▸ The data:
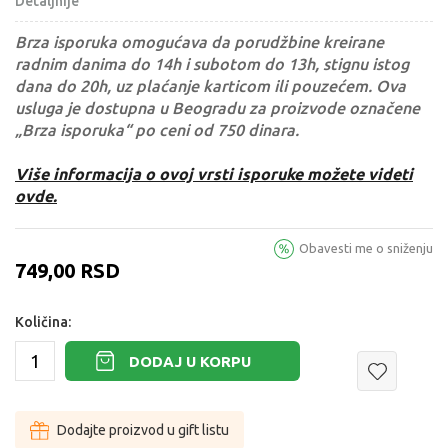
Detaljnije
Brza isporuka omogućava da porudžbine kreirane
radnim danima do 14h i subotom do 13h, stignu istog
dana do 20h, uz plaćanje karticom ili pouzećem. Ova
usluga je dostupna u Beogradu za proizvode označene
„Brza isporuka“ po ceni od 750 dinara.
Više informacija o ovoj vrsti isporuke možete videti
ovde.
Obavesti me o sniženju
749,00
RSD
Količina:
DODAJ U KORPU
Dodajte proizvod u gift listu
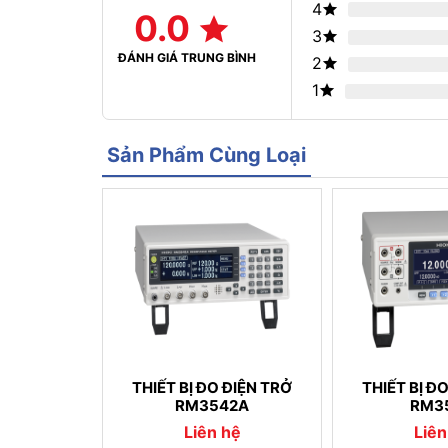
4
0.0
3
ĐÁNH GIÁ TRUNG BÌNH
2
1
Sản Phẩm Cùng Loại
THIẾT BỊ ĐO ĐIỆN TRỞ
THIẾT BỊ Đ
RM3542A
RM3
Liên hệ
Liên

▸ Task objective: The expected output is the lines from the one with "Sản Phẩm Cùng Loại" through the end of the data, exactly as written and nothing more.

▸ Task answer:
Sản Phẩm Cùng Loại
THIẾT BỊ ĐO ĐIỆN TRỞ
THIẾT BỊ Đ
RM3542A
RM3
Liên hệ
Liên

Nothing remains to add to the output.